Abe Forester and 3 of his friends from college have
interested a group of venture capitalists in backing their business idea. The
proposed operation would consist of a series of retail outlets to distribute
and service a full line of vacuum cleaners and accessories. These stores would
be located in Dallas, Houston, and San Antonio. To finance the new venture two
plans have been proposed: Plan A is an all-common equity structure in which
$2.1 Million dollars would be raised by selling 82,000 shares of common stock.

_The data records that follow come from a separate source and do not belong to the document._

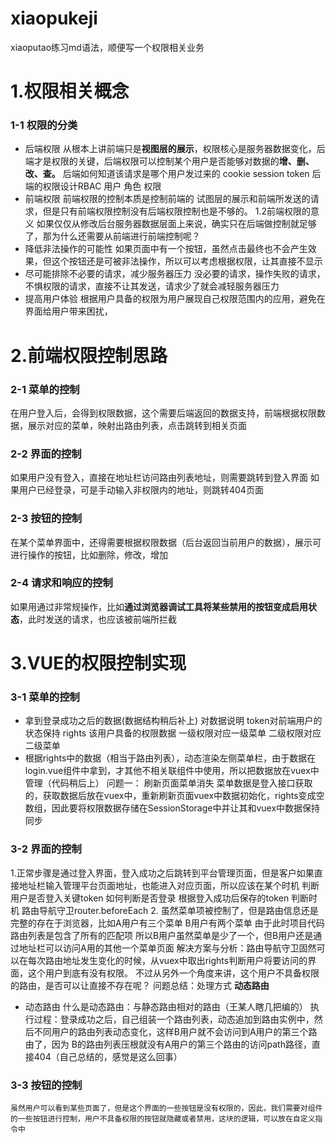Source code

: # xiaopukeji
xiaoputao练习md语法，顺便写一个权限相关业务
# 1.权限相关概念
### 1-1 权限的分类
+ 后端权限
  从根本上讲前端只是**视图层的展示**，权限核心是服务器数据变化，后端才是权限的关键，后端权限可以控制某个用户是否能够对数据的**增、删、改、查。**
后端如何知道该请求是哪个用户发过来的
cookie
session
token
后端的权限设计RBAC
用户
角色
权限
+ 前端权限
前端权限的控制本质是控制前端的 试图层的展示和前端所发送的请求，但是只有前端权限控制没有后端权限控制也是不够的。
1.2前端权限的意义
  如果仅仅从修改后台服务器数据层面上来说，确实只在后端做控制就足够了，那为什么还需要从前端进行前端控制呢？
+ 降低非法操作的可能性
  如果页面中有一个按钮，虽然点击最终也不会产生效果，但这个按钮还是可被非法操作，所以可以考虑根据权限，让其直接不显示
+ 尽可能排除不必要的请求，减少服务器压力
  没必要的请求，操作失败的请求，不惧权限的请求，直接不让其发送，请求少了就会减轻服务器压力
+ 提高用户体验
  根据用户具备的权限为用户展现自己权限范围内的应用，避免在界面给用户带来困扰，
# 2.前端权限控制思路
### 2-1 菜单的控制
在用户登入后，会得到权限数据，这个需要后端返回的数据支持，前端根据权限数据，展示对应的菜单，映射出路由列表，点击跳转到相关页面
### 2-2 界面的控制
如果用户没有登入，直接在地址栏访问路由列表地址，则需要跳转到登入界面
如果用户已经登录，可是手动输入非权限内的地址，则跳转404页面
### 2-3 按钮的控制
在某个菜单界面中，还得需要根据权限数据（后台返回当前用户的数据），展示可进行操作的按钮，比如删除，修改，增加
### 2-4 请求和响应的控制
如果用通过非常规操作，比如**通过浏览器调试工具将某些禁用的按钮变成启用状态**，此时发送的请求，也应该被前端所拦截
# 3.VUE的权限控制实现
### 3-1 菜单的控制
+ 拿到登录成功之后的数据(数据结构稍后补上)
  对数据说明
  token对前端用户的状态保持
  rights 该用户具备的权限数据 一级权限对应一级菜单 二级权限对应二级菜单
+ 根据rights中的数据（相当于路由列表），动态渲染左侧菜单栏，由于数据在login.vue组件中拿到，才其他不相关联组件中使用，所以把数据放在vuex中管理（代码稍后上）
 问题一： 刷新页面菜单消失
 菜单数据是登入接口获取的，获取数据后放在vuex中，重新刷新页面vuex中数据初始化，rights变成空数组，因此要将权限数据存储在SessionStorage中并让其和vuex中数据保持同步
 ### 3-2 界面的控制
 1.正常步骤是通过登入界面，登入成功之后跳转到平台管理页面，但是客户如果直接地址栏输入管理平台页面地址，也能进入对应页面，所以应该在某个时机
 判断用户是否登入关键token
   如何判断是否登录 根据登入成功后保存的token
   判断时机 路由导航守卫router.beforeEach
 2. 虽然菜单项被控制了，但是路由信息还是完整的存在于浏览器，比如A用户有三个菜单 B用户有两个菜单 由于此时项目代码路由列表是包含了所有的匹配项
 所以B用户虽然菜单是少了一个，但B用户还是通过地址栏可以访问A用的其他一个菜单页面
 解决方案与分析：路由导航守卫固然可以在每次路由地址发生变化的时候，从vuex中取出rights判断用户将要访问的界面，这个用户到底有没有权限。
 不过从另外一个角度来讲，这个用户不具备权限的路由，是否可以让直接不存在呢？
 问题总结：处理方式 **动态路由**
 + 动态路由
 什么是动态路由：与静态路由相对的路由（王某人瞎几把编的）
 执行过程：登录成功之后，自己组装一个路由列表，动态追加到路由实例中，然后不同用户的路由列表动态变化，这样B用户就不会访问到A用户的第三个路由了，因为
 B的路由列表压根就没有A用户的第三个路由的访问path路径，直接404（自己总结的，感觉是这么回事）
 ### 3-3 按钮的控制
    虽然用户可以看到某些页面了，但是这个界面的一些按钮是没有权限的，因此，我们需要对组件的一些按钮进行控制，用户不具备权限的按钮就隐藏或者禁用，这块的逻辑，可以放在自定义指令中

Plan B would involve issuing 1.3 million dollars in long-term bonds with an
effective interest rate of 11.9% plus $0.8 million would be raised by selling
41,000 shares of common stock. The debt funds raised under plan B have no fixed
maturity date, in that this amount of financial leverage is considered a
permanent part of the firm’s capital structure. Able and his partners plan to
use a 40% tax rate in their analysis and they have hired you on a consulting
basis to do the following: A. Find the EBIT indifference level associated with
the two financing plans. B. Prepare a pro form income statement for EBIT level
solved for in part A that shows that EPS will be the same regardless whether
plan A or B is chosen. A. Find the EBIT indifference level associated with the
two financing plans. The EBIT indifference level associated with the two
financing plans is $——. ( Round to the nearest dollar.